Fundamentally Flawed, or Fast and Frugal?


41


Kaj_Sotala

Whenever biases are discussed around here, it tends to happen under the following framing: human cognition is a dirty, jury-rigged hack, only barely managing to approximate the laws of probability even in a rough manner. We have plenty of biases, many of them a result of adaptations that evolved to work well in the Pleistocene, but are hopelessly broken in a modern-day environment.

That's one interpretation. But there's also a different interpretation: that a perfect Bayesian reasoner is computationally intractable, and our mental algorithms make for an excellent, possibly close to an optimal, use of the limited computational resources we happen to have available. It's not that the programming would be bad, it's simply that you can't do much better without upgrading the hardware. In the interest of fairness, I will be presenting this view by summarizing a classic 1996 Psychological Review article, "Reasoning the Fast and Frugal Way: Models of Bounded Rationality" by Gerd Gigerenzer and Daniel G. Goldstein. It begins by discussing two contrasting views: the Enlightenment ideal of the human mind as the perfect reasoner, versus the heuristics and biases program that considers human cognition as a set of quick-and-dirty heuristics.

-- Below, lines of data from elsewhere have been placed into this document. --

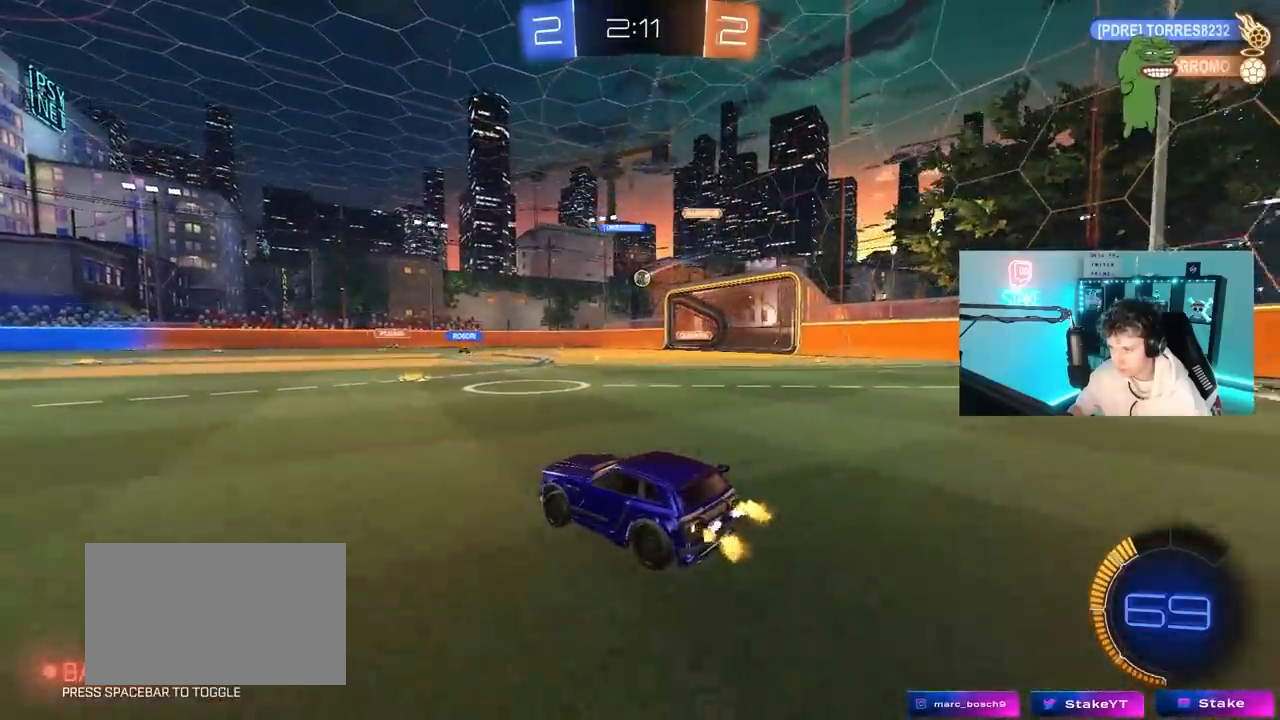
{"keys": ["w"], "mouse": [], "mouse_move": "up-right", "events": [[33, "a", "down"], [67, "a", "up"], [117, "mouse_left", "down"], [167, "mouse_right", "down"], [217, "mouse_right", "up"], [267, "mouse_right", "down"], [350, "mouse_left", "up"], [450, "mouse_right", "up"]]}
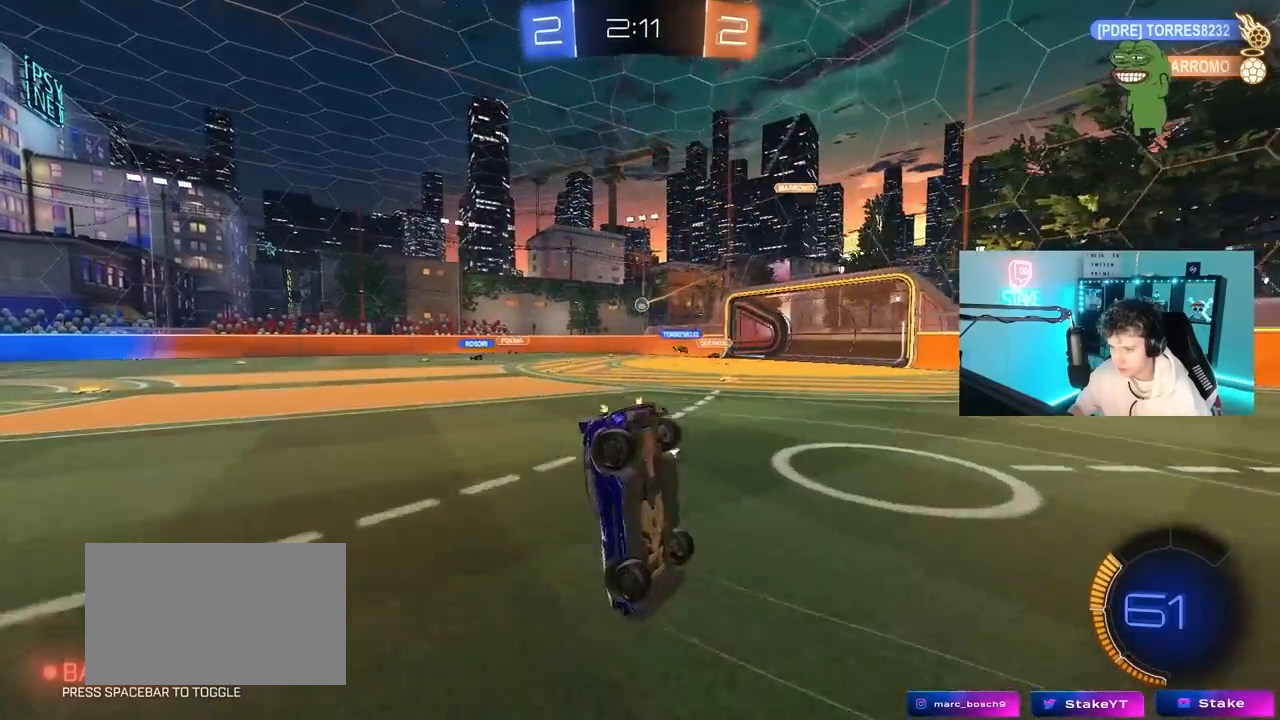
{"keys": ["a"], "mouse": [], "mouse_move": "still", "events": [[100, "w", "up"], [417, "a", "down"]]}
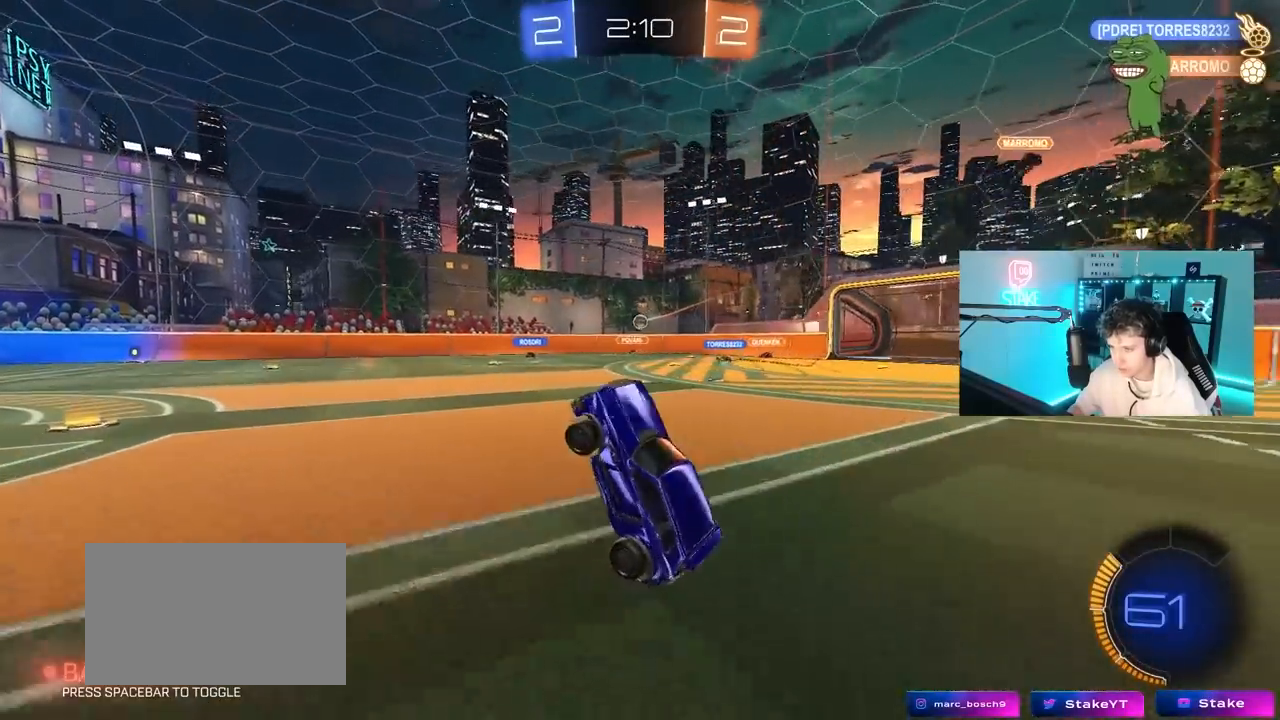
{"keys": ["d"], "mouse": [], "mouse_move": "still", "events": [[67, "a", "up"], [300, "d", "down"]]}
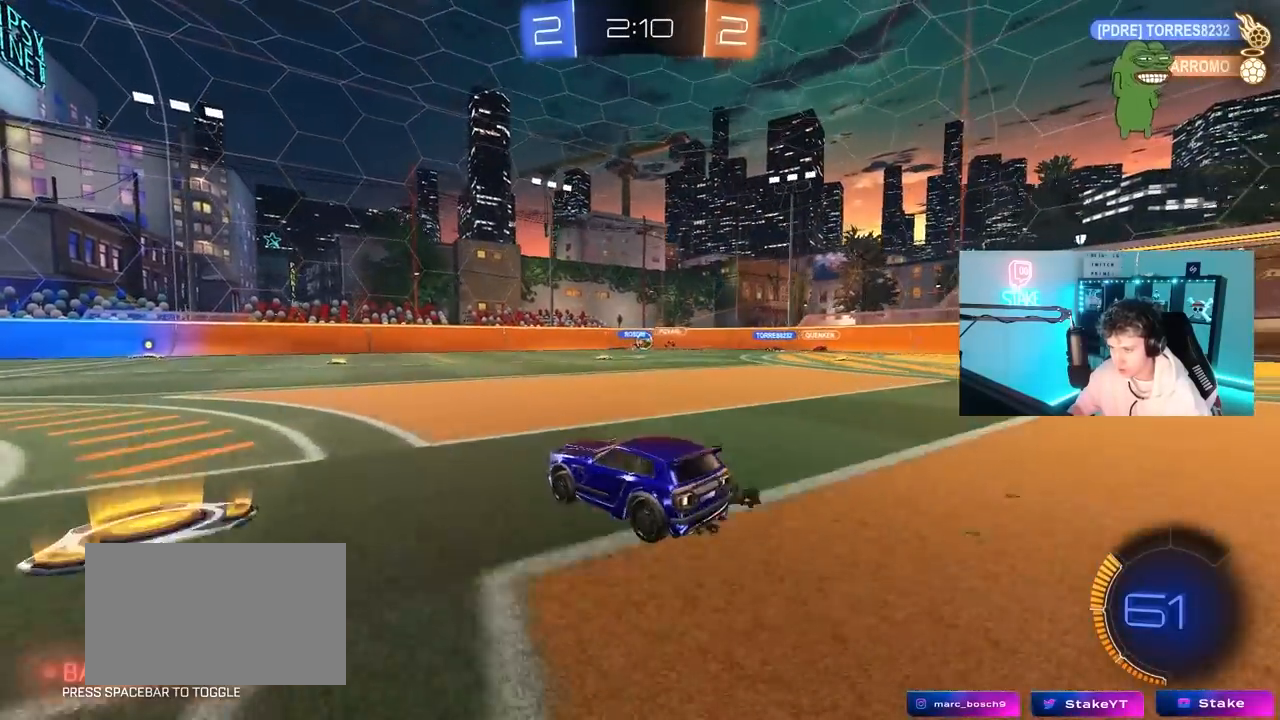
{"keys": ["a"], "mouse": [], "mouse_move": "still", "events": [[250, "w", "down"], [350, "d", "up"], [350, "w", "up"], [400, "a", "down"]]}
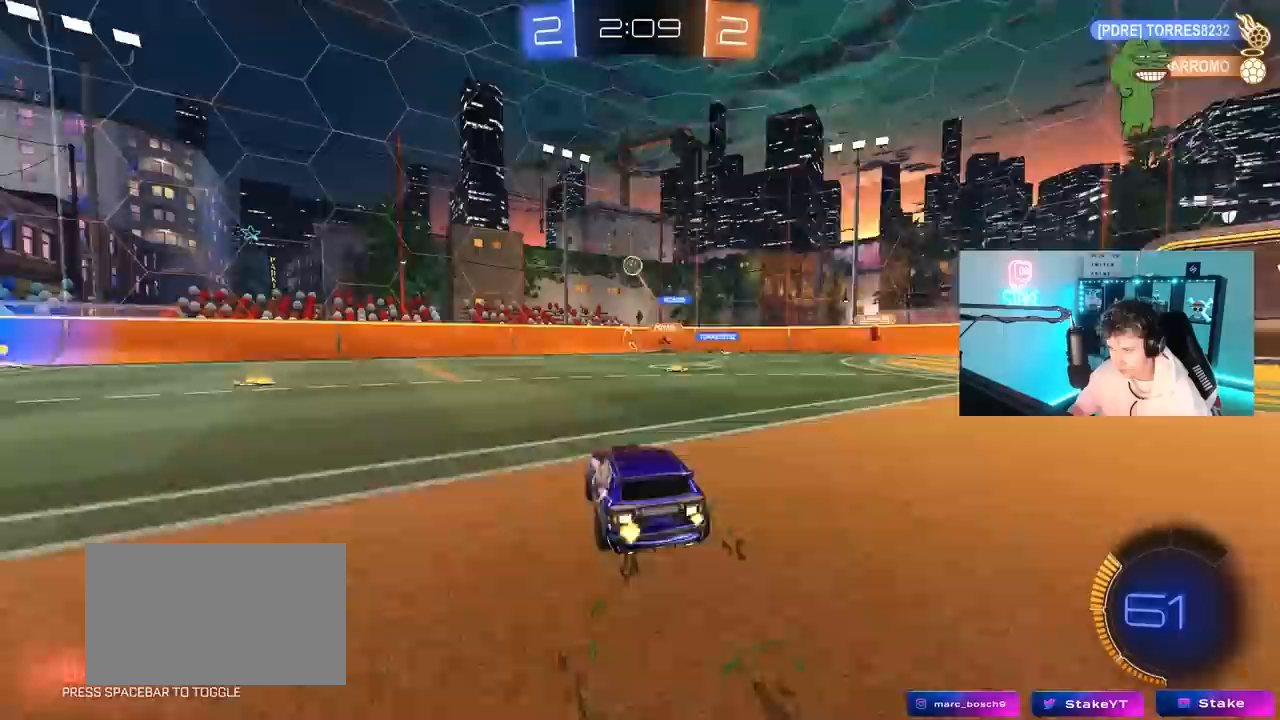
{"keys": ["a"], "mouse": [], "mouse_move": "still", "events": [[50, "s", "down"], [183, "s", "up"], [283, "w", "down"], [467, "w", "up"]]}
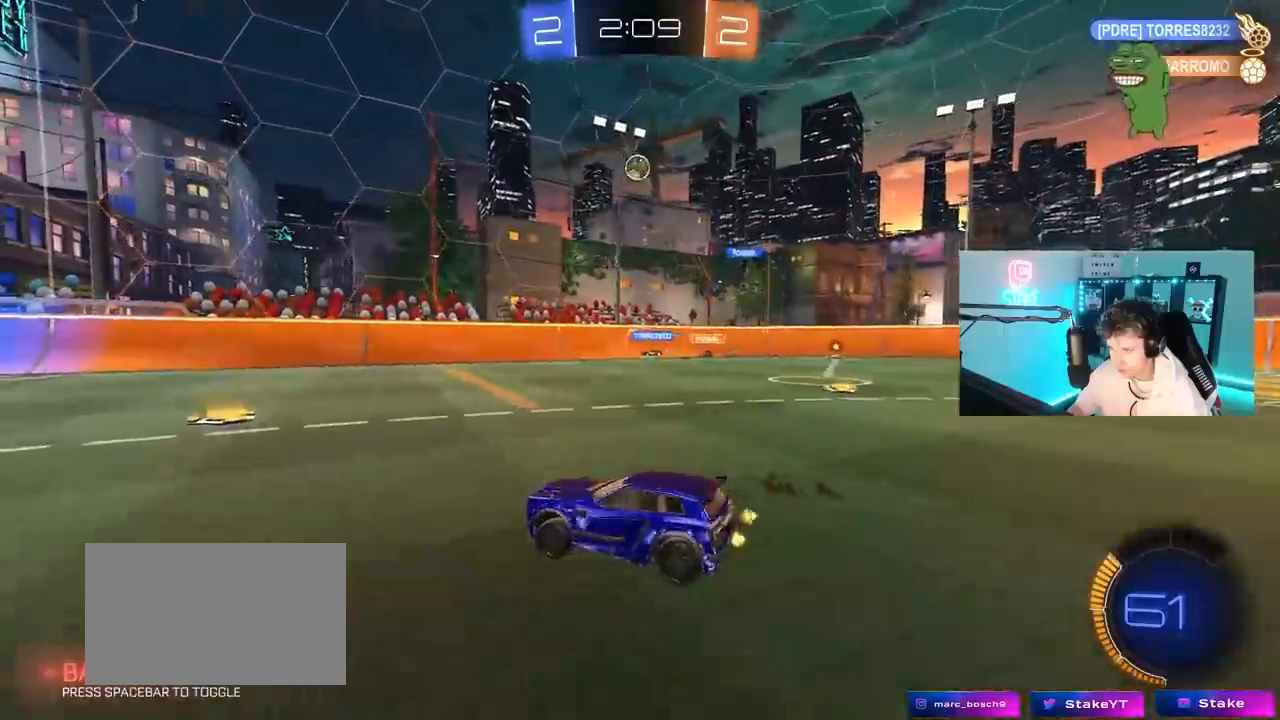
{"keys": ["a", "s", "shift"], "mouse": ["left", "right"], "mouse_move": "still", "events": [[17, "a", "up"], [67, "d", "down"], [67, "s", "down"], [100, "mouse_right", "down"], [300, "d", "up"], [300, "mouse_right", "up"], [300, "s", "up"], [333, "mouse_left", "down"], [383, "a", "down"], [383, "mouse_right", "down"], [383, "s", "down"], [433, "shift", "down"]]}
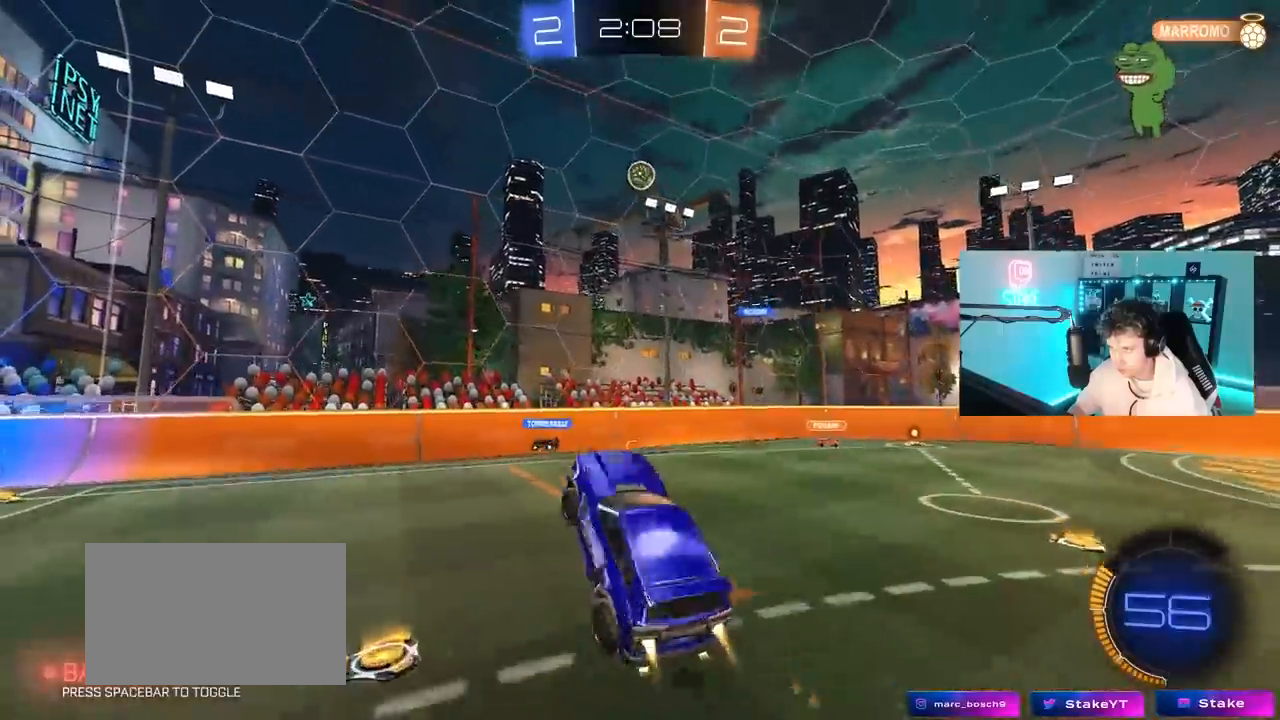
{"keys": [], "mouse": ["left"], "mouse_move": "still", "events": [[33, "s", "up"], [83, "a", "up"], [83, "d", "down"], [83, "mouse_right", "up"], [83, "shift", "up"], [167, "d", "up"], [217, "w", "down"], [500, "w", "up"]]}
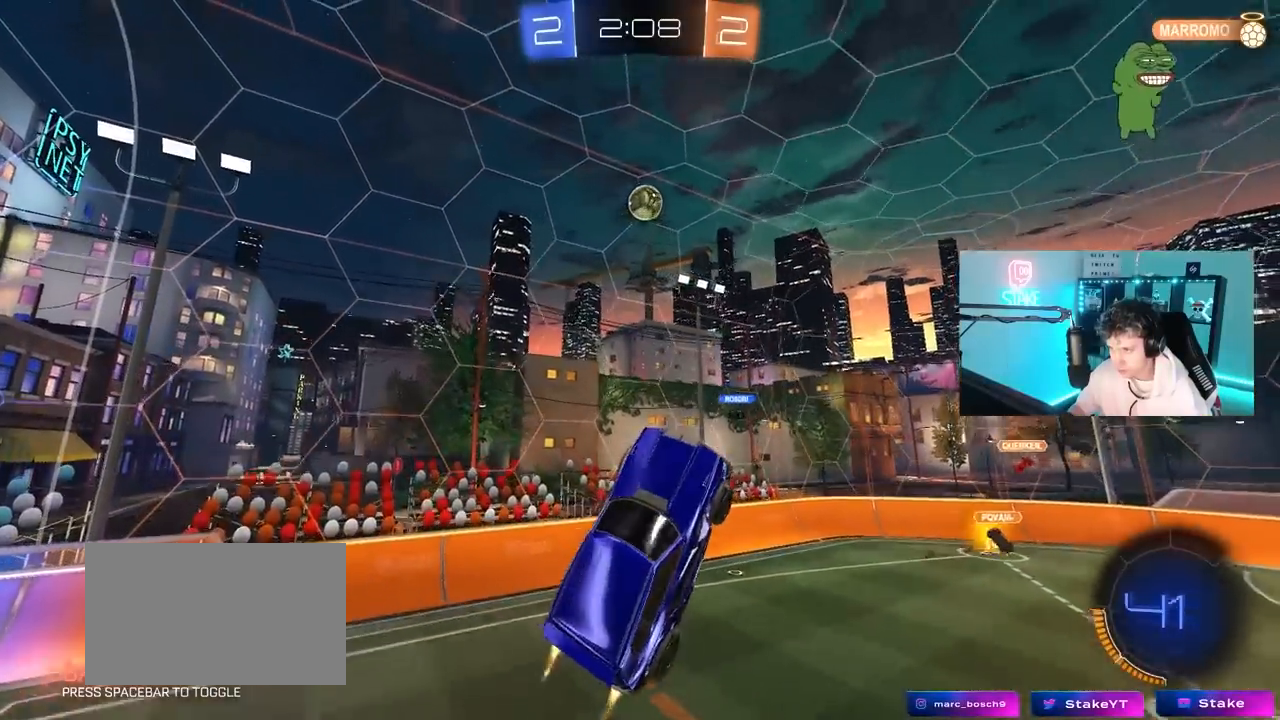
{"keys": [], "mouse": ["left"], "mouse_move": "still", "events": [[50, "a", "down"], [50, "shift", "down"], [133, "shift", "up"], [233, "mouse_left", "up"], [367, "mouse_left", "down"], [367, "s", "down"], [417, "a", "up"], [467, "s", "up"]]}
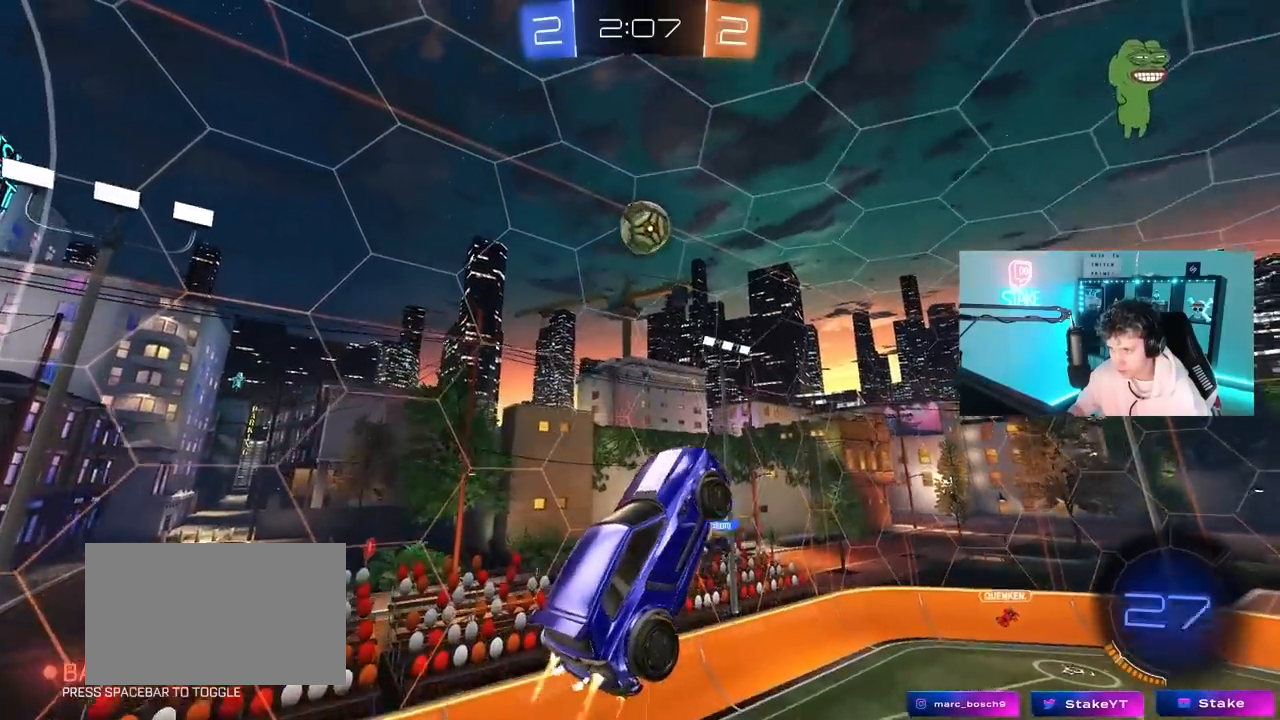
{"keys": ["a", "w"], "mouse": [], "mouse_move": "still", "events": [[67, "d", "down"], [117, "mouse_left", "up"], [117, "w", "down"], [150, "w", "up"], [200, "mouse_left", "down"], [250, "d", "up"], [300, "mouse_left", "up"], [333, "a", "down"], [433, "w", "down"]]}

Many experiments have been conducted to test the validity of these two views, identifying a host of conditions under which the human mind appears more rational or irrational. But most of this work has dealt with simple situations, such as Bayesian inference with binary hypotheses, one single piece of binary data, and all the necessary information conveniently laid out for the participant (Gigerenzer & Hoffrage, 1995). In many real-world situations, however, there are multiple pieces of information, which are not independent, but redundant. Here, Bayes’ theorem and other “rational” algorithms quickly become mathematically complex and computationally intractable, at least for ordinary human minds. These situations make neither of the two views look promising. If one would apply the classical view to such complex real-world environments, this would suggest that the mind is a supercalculator like a Laplacean Demon (Wimsatt, 1976)— carrying around the collected works of Kolmogoroff, Fisher, or Neyman—and simply neds a memory jog, like the slave in Plato’s Meno. On the other hand, the heuristics-and-biases view of human irrationality would lead us to believe that humans are hopelessly lost in the face of real-world complexity, given their supposed inability to reason according to the canon of classical rationality, even in simple laboratory experiments.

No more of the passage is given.